___ Entries supplied ___
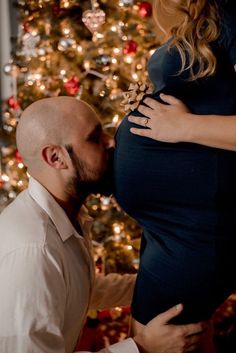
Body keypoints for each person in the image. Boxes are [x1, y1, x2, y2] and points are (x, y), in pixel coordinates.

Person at [0, 96, 204, 353]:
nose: (111, 142)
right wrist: (142, 347)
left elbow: (80, 289)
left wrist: (162, 282)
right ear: (55, 157)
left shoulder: (63, 215)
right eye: (95, 137)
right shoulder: (33, 249)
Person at [113, 0, 236, 348]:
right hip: (170, 225)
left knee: (161, 338)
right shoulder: (201, 14)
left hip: (197, 227)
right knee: (160, 338)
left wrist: (185, 126)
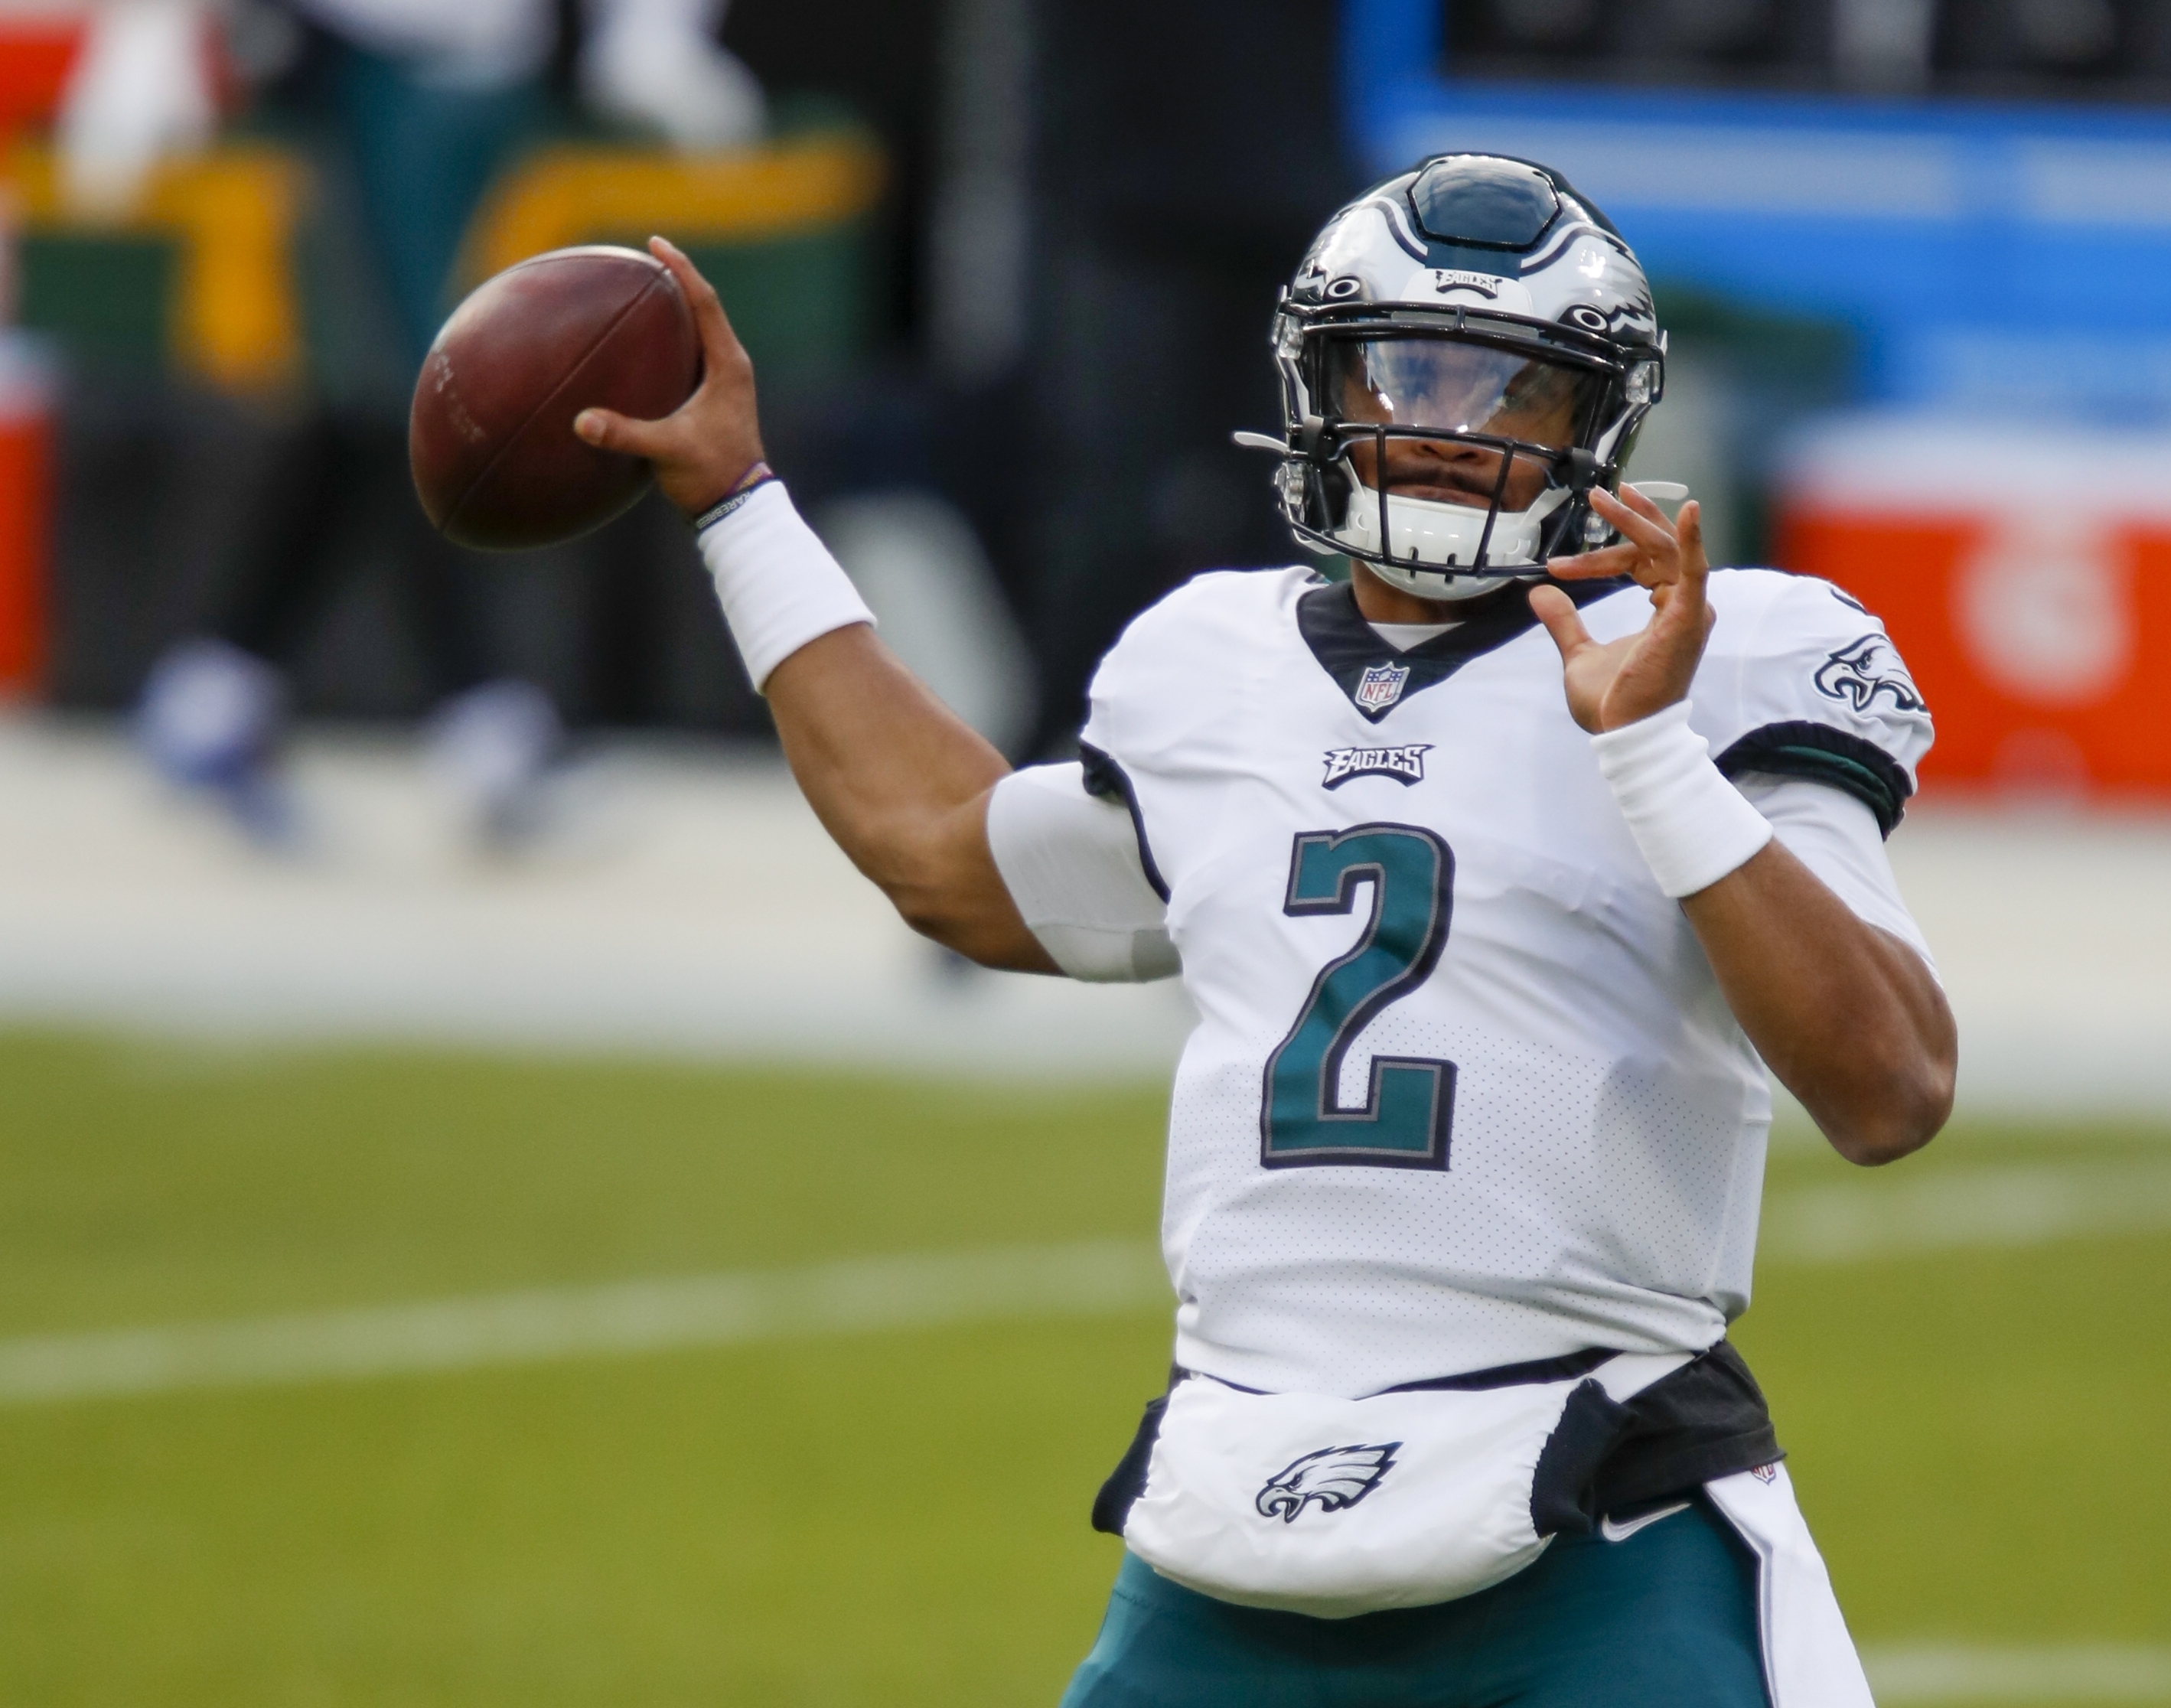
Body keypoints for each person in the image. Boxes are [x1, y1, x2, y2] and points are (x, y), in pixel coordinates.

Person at [577, 155, 1957, 1706]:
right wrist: (739, 507)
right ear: (1320, 377)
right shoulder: (1208, 663)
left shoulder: (1729, 651)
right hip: (1231, 1504)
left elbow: (1885, 1084)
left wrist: (1650, 759)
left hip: (1597, 1514)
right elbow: (948, 859)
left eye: (1513, 392)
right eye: (1410, 369)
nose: (1447, 428)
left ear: (1596, 427)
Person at [63, 0, 761, 846]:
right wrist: (148, 36)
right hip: (368, 55)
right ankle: (489, 730)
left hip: (497, 65)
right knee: (422, 387)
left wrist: (654, 31)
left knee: (377, 401)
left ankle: (211, 697)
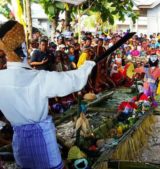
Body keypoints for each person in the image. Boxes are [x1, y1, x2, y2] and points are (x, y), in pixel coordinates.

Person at [0, 20, 96, 169]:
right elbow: (72, 81)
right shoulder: (38, 78)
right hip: (43, 144)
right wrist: (88, 65)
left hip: (19, 144)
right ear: (24, 49)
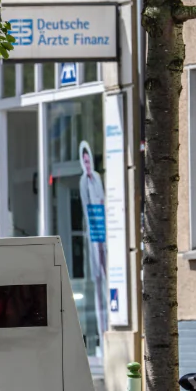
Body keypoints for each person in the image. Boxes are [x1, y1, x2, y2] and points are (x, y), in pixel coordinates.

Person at [78, 141, 108, 335]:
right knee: (97, 279)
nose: (88, 165)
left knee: (107, 278)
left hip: (103, 235)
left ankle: (108, 324)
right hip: (93, 236)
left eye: (89, 161)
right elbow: (86, 210)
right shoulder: (83, 182)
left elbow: (103, 201)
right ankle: (101, 328)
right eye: (85, 161)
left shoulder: (97, 178)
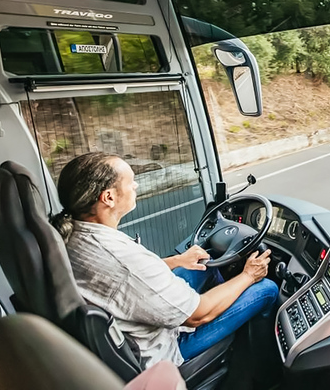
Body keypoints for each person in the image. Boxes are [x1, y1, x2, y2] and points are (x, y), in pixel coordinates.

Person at [50, 152, 279, 370]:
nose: (136, 186)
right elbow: (198, 316)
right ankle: (262, 371)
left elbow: (129, 278)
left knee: (204, 264)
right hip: (163, 349)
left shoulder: (74, 235)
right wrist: (248, 276)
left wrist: (177, 260)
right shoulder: (125, 261)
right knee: (266, 289)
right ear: (108, 197)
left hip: (133, 321)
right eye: (131, 182)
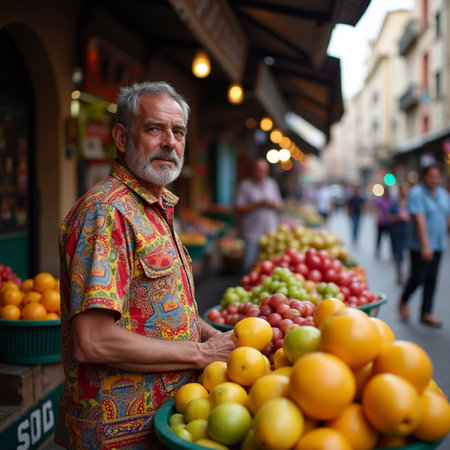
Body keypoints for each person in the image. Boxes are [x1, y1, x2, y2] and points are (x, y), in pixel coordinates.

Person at [55, 81, 235, 449]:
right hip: (114, 437)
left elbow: (166, 306)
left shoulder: (153, 208)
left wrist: (211, 336)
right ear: (121, 137)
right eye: (155, 128)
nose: (170, 142)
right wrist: (201, 354)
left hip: (162, 423)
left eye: (178, 131)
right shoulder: (106, 213)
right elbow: (93, 340)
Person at [398, 164, 450, 327]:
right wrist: (426, 245)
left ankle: (426, 313)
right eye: (431, 176)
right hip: (420, 247)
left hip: (439, 245)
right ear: (423, 177)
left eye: (437, 177)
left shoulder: (442, 194)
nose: (434, 180)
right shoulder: (417, 194)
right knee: (418, 277)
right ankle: (403, 300)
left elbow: (447, 217)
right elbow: (420, 221)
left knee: (432, 280)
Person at [235, 158, 283, 273]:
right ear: (253, 170)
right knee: (249, 266)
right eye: (258, 170)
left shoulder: (272, 184)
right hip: (252, 234)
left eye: (263, 170)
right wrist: (258, 204)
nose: (261, 173)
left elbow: (280, 207)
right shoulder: (245, 185)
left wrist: (272, 204)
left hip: (270, 233)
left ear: (267, 171)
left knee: (270, 267)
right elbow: (238, 208)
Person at [388, 183, 410, 284]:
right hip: (397, 232)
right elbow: (390, 217)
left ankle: (410, 275)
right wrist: (400, 218)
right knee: (399, 255)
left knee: (409, 255)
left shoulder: (411, 203)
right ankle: (400, 275)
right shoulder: (394, 203)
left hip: (409, 233)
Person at [374, 187, 393, 258]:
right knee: (379, 237)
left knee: (391, 239)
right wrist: (377, 220)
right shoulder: (380, 201)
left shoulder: (392, 200)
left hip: (390, 222)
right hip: (382, 222)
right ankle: (378, 250)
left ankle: (392, 253)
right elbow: (378, 211)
___
**Task objective**
Please write out exactly, and only, the lines from the beginning of the entries through the line containing "left wrist: (185, 126)", including both and skipping all pictures.

**Answer box**
Body keypoints for each person in the image. Boxes are [x1, y1, x2, y2] and points are (x, y), in pixel coordinates.

Person at [0, 96, 204, 353]:
nose: (111, 142)
right wrist: (142, 347)
left elbow: (80, 289)
left wrist: (162, 282)
right ear: (55, 157)
left shoulder: (63, 215)
right eye: (95, 137)
right shoulder: (33, 249)
Person at [113, 0, 236, 348]:
right hip: (170, 225)
left knee: (161, 338)
right shoulder: (201, 14)
left hip: (197, 227)
right knee: (160, 338)
left wrist: (185, 126)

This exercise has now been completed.